Our sense of humour was returning, but as we passed under the hermitage, I found time to stop. Zamteng's flags were fluttering, a white smoke billowed for a second in the breeze; a sign? Can he make black smoke? I asked myself. I sat down on a red granite boulder half buried in the water. The stream trickled like Buddhist bells. I looked up at the storm veiled mountain, and, well, I was happy. Happy to have been so close, and happy to be alive. And happy because, like Scottie, I too love the mountains.
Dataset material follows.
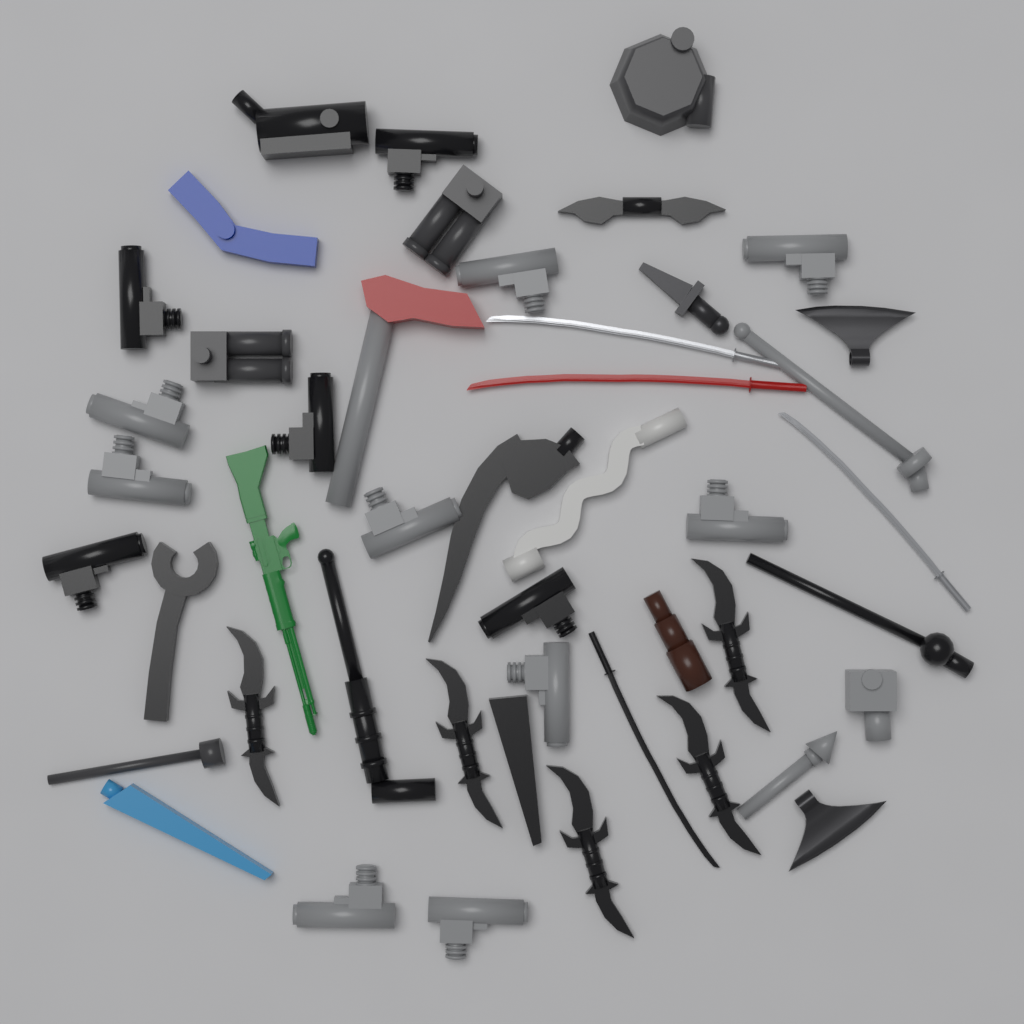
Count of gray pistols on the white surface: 9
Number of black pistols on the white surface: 5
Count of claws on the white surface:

Objectives: To explore the eastern approaches to Sepu Kangri
To make the first ascent of Sepu Kangri, 6950 m.
Peaks climbed :
Charlie's peak, 1st ascent by Charles Clarke and Victor Saunders on 17 September
Saddle Peak, 1st ascent by Graham Little and Scott Muir on 16 September
Seamo Uylmitok (The Turquoise Flower) 1st ascent by Graham Little on 10 October.
West Shoulder of Sepu Kangri, 6830 m, 1st ascent by Scott Muir and Victor Saunders on 10 October.
Members: Chris Bonington, (leader), Charles Clarke, Graham Little, Scott Muir, Elliot Robertson.
Film Team: Martin Beldersen, Jim Curran, Greig Cubitt.